\”Ini lebih dari ekspektasi saya, apresiasi dari para tamu luar negeri luar biasa sekali. Dari diskusi terlihat bagaimana mereka antusias. Aku juga belajar banyak dari festival tahun ini. Tahun depan kami harapkan terjadi transaksi (antara stakeholder industri musik dan musisi),\” kata Franky kepada Medcom, Minggu, 27 Maret 2022.
Franky juga berharap, ke depan para musisi yang terlibat memiliki kesiapan yang lebih untuk dapat menjual atau merepresentasikan musiknya dalam pasar musik global, melalui stakeholder yang datang ke IMEX.
\”Masih panjang pekerjaan kita, aku kasih sample (kelompok musik) Aksilarasi. di bagian hulunya seperti mereka. Apa yang ada saat ini, (para musisi) dari hulunya banyak yang belum siap. Ini bukan PR (Pekerjaan Rumah) aku sendiri,\” sambung Franky.
Apa yang dimaksud Franky soal Aksilarasi adalah contoh bagaimana kelompok musik berbasis tradisi atau etnik mendapat pendampingan yang berkelanjutan oleh para pakar musik. Pendampingan itu dalam bentuk lokakarya yang intensif, sehingga para musisi memiliki bekal yang cukup untuk maju sebagai musisi profesional ke pasar musik yang lebih luas.
Dalam IMEX 2022, beberapa pihak internasional yang hadir antara lain para jurnalis internasional, perwakilan Small World Music, Global Music Network, dan Seoul Music Week. Franky Raden berharap kesempatan bertemu dengan para pelaku industri musik global akan membawa dampak berkelanjutan bagi para musisi.
Pada tahun ini IMEX dimeriahkan oleh 18 penampil, antara lain Bona Alit (Bali), Hawaiian Teluk Ambon, Suarasama (Medan), Sambasunda (Jawa Barat), Riau Rhytm, Music of Karo, dan Marinuz Kevin.
IMEX 2022 ditutup dengan penampilan Riau Rhtym yang merepresentasikan musik dengan pengaruh Sumatera yang sangat kental. Menariknya, hal itu bukan saja terlihat dari instrumen musik yang mereka pilih, tetapi juga dalam tema-tema lagu yang mereka bawakan.
Riau Rhytm dalam dua album terakhir melakukan riset mendalam tentang akar budaya Melayu. Hasil riset itu kemudian mereka rekonstruksi dalam bentuk musik.
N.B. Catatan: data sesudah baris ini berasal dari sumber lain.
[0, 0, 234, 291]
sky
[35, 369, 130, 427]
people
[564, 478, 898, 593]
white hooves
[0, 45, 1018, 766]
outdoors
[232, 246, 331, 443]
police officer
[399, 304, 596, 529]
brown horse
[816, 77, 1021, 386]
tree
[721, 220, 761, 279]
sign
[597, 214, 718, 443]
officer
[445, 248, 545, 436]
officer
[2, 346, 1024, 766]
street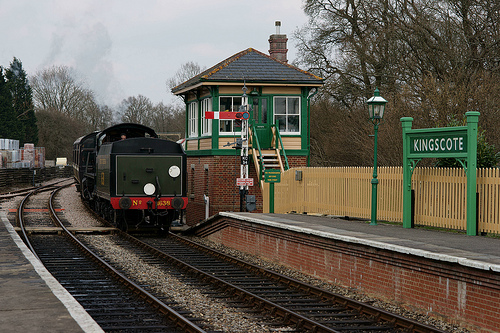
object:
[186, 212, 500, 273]
platform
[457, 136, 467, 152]
letter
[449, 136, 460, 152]
letter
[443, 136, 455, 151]
letter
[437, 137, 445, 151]
letter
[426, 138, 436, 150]
letter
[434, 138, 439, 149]
letter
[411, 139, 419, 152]
letter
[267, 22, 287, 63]
chimney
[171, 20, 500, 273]
train station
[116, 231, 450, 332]
tracks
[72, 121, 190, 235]
train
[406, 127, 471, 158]
sign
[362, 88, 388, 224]
light fixture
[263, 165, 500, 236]
fence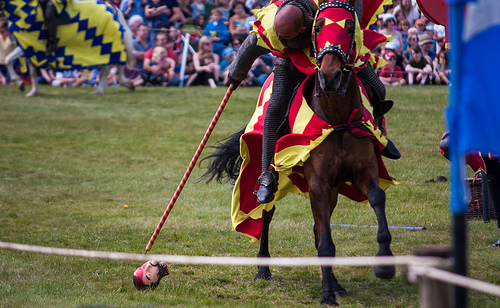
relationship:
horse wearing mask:
[200, 1, 394, 307] [310, 4, 357, 69]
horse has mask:
[200, 1, 394, 307] [310, 4, 357, 69]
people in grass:
[0, 2, 451, 86] [0, 83, 499, 306]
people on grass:
[0, 2, 451, 86] [0, 83, 499, 306]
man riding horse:
[228, 2, 402, 204] [200, 1, 394, 307]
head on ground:
[133, 257, 170, 293] [1, 83, 499, 306]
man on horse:
[228, 2, 402, 204] [200, 1, 394, 307]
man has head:
[228, 2, 402, 204] [272, 4, 312, 41]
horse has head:
[200, 1, 394, 307] [309, 1, 365, 93]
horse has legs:
[200, 1, 394, 307] [254, 179, 397, 307]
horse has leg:
[200, 1, 394, 307] [359, 176, 403, 281]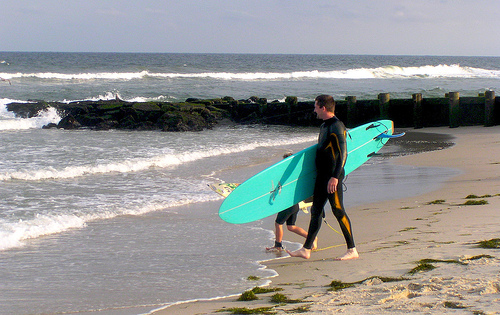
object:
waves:
[1, 66, 498, 258]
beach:
[138, 124, 497, 314]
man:
[287, 94, 360, 262]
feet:
[285, 248, 360, 261]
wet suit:
[303, 117, 356, 251]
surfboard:
[217, 119, 407, 226]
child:
[267, 203, 319, 250]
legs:
[266, 225, 318, 255]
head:
[314, 94, 335, 121]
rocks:
[59, 100, 237, 133]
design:
[325, 132, 354, 238]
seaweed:
[237, 191, 500, 315]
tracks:
[375, 236, 460, 249]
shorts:
[274, 202, 297, 227]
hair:
[314, 95, 337, 113]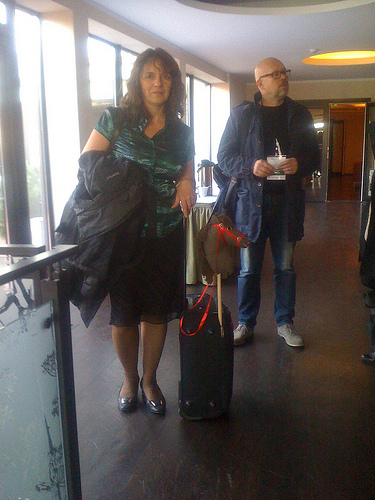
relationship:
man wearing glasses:
[217, 57, 321, 346] [256, 67, 294, 79]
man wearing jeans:
[215, 58, 312, 349] [238, 192, 299, 331]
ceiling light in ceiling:
[301, 50, 375, 66] [87, 0, 373, 81]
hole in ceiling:
[178, 0, 372, 16] [87, 0, 373, 81]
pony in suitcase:
[172, 211, 241, 352] [178, 287, 235, 422]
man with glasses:
[217, 57, 321, 346] [252, 66, 294, 81]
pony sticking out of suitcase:
[179, 212, 251, 337] [178, 287, 235, 422]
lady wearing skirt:
[54, 47, 196, 416] [94, 224, 187, 317]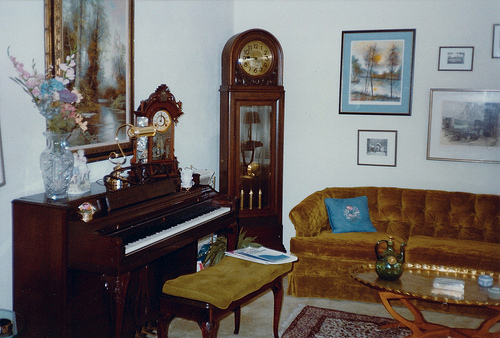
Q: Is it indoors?
A: Yes, it is indoors.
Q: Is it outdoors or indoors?
A: It is indoors.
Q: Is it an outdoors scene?
A: No, it is indoors.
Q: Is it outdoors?
A: No, it is indoors.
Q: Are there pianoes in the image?
A: Yes, there is a piano.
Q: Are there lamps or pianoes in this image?
A: Yes, there is a piano.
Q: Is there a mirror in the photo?
A: No, there are no mirrors.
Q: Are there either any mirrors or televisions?
A: No, there are no mirrors or televisions.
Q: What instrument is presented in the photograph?
A: The instrument is a piano.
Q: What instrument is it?
A: The instrument is a piano.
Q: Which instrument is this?
A: This is a piano.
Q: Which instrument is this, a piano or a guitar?
A: This is a piano.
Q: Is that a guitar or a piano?
A: That is a piano.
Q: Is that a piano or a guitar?
A: That is a piano.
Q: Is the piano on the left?
A: Yes, the piano is on the left of the image.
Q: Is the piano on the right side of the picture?
A: No, the piano is on the left of the image.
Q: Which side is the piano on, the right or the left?
A: The piano is on the left of the image.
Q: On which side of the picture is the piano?
A: The piano is on the left of the image.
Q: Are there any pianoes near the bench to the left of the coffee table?
A: Yes, there is a piano near the bench.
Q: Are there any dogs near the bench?
A: No, there is a piano near the bench.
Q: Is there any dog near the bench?
A: No, there is a piano near the bench.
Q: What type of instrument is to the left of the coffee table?
A: The instrument is a piano.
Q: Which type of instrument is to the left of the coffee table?
A: The instrument is a piano.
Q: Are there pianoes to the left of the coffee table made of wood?
A: Yes, there is a piano to the left of the coffee table.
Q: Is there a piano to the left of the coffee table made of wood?
A: Yes, there is a piano to the left of the coffee table.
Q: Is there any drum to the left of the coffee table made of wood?
A: No, there is a piano to the left of the coffee table.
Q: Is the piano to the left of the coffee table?
A: Yes, the piano is to the left of the coffee table.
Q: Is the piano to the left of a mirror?
A: No, the piano is to the left of the coffee table.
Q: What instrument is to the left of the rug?
A: The instrument is a piano.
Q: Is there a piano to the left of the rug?
A: Yes, there is a piano to the left of the rug.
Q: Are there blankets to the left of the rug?
A: No, there is a piano to the left of the rug.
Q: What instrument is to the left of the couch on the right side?
A: The instrument is a piano.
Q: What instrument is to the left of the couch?
A: The instrument is a piano.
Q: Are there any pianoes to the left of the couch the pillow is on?
A: Yes, there is a piano to the left of the couch.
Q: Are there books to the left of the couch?
A: No, there is a piano to the left of the couch.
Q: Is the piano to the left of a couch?
A: Yes, the piano is to the left of a couch.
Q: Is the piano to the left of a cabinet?
A: No, the piano is to the left of a couch.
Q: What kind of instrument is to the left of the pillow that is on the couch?
A: The instrument is a piano.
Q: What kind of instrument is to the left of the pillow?
A: The instrument is a piano.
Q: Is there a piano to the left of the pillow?
A: Yes, there is a piano to the left of the pillow.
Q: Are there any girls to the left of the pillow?
A: No, there is a piano to the left of the pillow.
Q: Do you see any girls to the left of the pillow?
A: No, there is a piano to the left of the pillow.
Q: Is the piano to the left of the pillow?
A: Yes, the piano is to the left of the pillow.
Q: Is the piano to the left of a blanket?
A: No, the piano is to the left of the pillow.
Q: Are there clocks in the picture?
A: Yes, there is a clock.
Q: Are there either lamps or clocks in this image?
A: Yes, there is a clock.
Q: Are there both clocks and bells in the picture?
A: No, there is a clock but no bells.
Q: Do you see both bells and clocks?
A: No, there is a clock but no bells.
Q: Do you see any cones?
A: No, there are no cones.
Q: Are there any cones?
A: No, there are no cones.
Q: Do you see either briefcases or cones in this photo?
A: No, there are no cones or briefcases.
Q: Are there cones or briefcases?
A: No, there are no cones or briefcases.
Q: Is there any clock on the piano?
A: Yes, there is a clock on the piano.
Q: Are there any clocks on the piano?
A: Yes, there is a clock on the piano.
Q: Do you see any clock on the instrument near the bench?
A: Yes, there is a clock on the piano.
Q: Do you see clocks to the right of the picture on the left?
A: Yes, there is a clock to the right of the picture.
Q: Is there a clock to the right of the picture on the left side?
A: Yes, there is a clock to the right of the picture.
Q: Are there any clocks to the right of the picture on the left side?
A: Yes, there is a clock to the right of the picture.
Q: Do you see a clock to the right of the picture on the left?
A: Yes, there is a clock to the right of the picture.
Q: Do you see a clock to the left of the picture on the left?
A: No, the clock is to the right of the picture.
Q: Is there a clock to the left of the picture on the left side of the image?
A: No, the clock is to the right of the picture.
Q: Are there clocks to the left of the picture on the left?
A: No, the clock is to the right of the picture.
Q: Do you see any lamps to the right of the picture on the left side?
A: No, there is a clock to the right of the picture.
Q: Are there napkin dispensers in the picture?
A: No, there are no napkin dispensers.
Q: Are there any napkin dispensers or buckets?
A: No, there are no napkin dispensers or buckets.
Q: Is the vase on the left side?
A: Yes, the vase is on the left of the image.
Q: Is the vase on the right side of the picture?
A: No, the vase is on the left of the image.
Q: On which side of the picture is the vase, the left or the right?
A: The vase is on the left of the image.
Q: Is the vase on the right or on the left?
A: The vase is on the left of the image.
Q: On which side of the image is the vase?
A: The vase is on the left of the image.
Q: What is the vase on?
A: The vase is on the piano.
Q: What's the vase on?
A: The vase is on the piano.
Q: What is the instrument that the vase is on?
A: The instrument is a piano.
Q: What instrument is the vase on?
A: The vase is on the piano.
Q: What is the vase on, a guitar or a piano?
A: The vase is on a piano.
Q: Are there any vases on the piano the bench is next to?
A: Yes, there is a vase on the piano.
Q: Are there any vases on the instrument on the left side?
A: Yes, there is a vase on the piano.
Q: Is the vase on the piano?
A: Yes, the vase is on the piano.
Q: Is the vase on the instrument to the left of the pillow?
A: Yes, the vase is on the piano.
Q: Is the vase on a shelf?
A: No, the vase is on the piano.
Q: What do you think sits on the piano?
A: The vase sits on the piano.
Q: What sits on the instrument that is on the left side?
A: The vase sits on the piano.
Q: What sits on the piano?
A: The vase sits on the piano.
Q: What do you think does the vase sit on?
A: The vase sits on the piano.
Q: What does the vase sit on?
A: The vase sits on the piano.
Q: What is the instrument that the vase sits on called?
A: The instrument is a piano.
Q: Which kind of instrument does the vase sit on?
A: The vase sits on the piano.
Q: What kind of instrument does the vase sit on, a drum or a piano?
A: The vase sits on a piano.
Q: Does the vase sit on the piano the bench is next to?
A: Yes, the vase sits on the piano.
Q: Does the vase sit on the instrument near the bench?
A: Yes, the vase sits on the piano.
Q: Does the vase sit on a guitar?
A: No, the vase sits on the piano.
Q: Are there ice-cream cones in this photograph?
A: No, there are no ice-cream cones.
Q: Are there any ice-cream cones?
A: No, there are no ice-cream cones.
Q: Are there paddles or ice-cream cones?
A: No, there are no ice-cream cones or paddles.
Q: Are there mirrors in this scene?
A: No, there are no mirrors.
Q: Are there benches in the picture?
A: Yes, there is a bench.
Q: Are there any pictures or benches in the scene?
A: Yes, there is a bench.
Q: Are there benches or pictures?
A: Yes, there is a bench.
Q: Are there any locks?
A: No, there are no locks.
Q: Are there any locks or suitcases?
A: No, there are no locks or suitcases.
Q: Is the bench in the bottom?
A: Yes, the bench is in the bottom of the image.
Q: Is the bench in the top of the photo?
A: No, the bench is in the bottom of the image.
\”Dari 2007 kami mencoba memainkan musik-musik dari hasil riset sejarah. Sebagai komposer bagaimana kami riset sesuatu dan menjadikannya karya musik, selama ini kan riset sudah biasa diadaptasi ke film dan teater. Sehingga kami mencoba untuk melakukan hal itu, rekonstruksi sejarah melalui bunyi. Kami menjalani cara itu (riset dan merekonstruksi sejarah) dari album ke-tujuh sampai ke album ke-delapan,\” tukas Rino Dezapaty dari Riau Rhytm.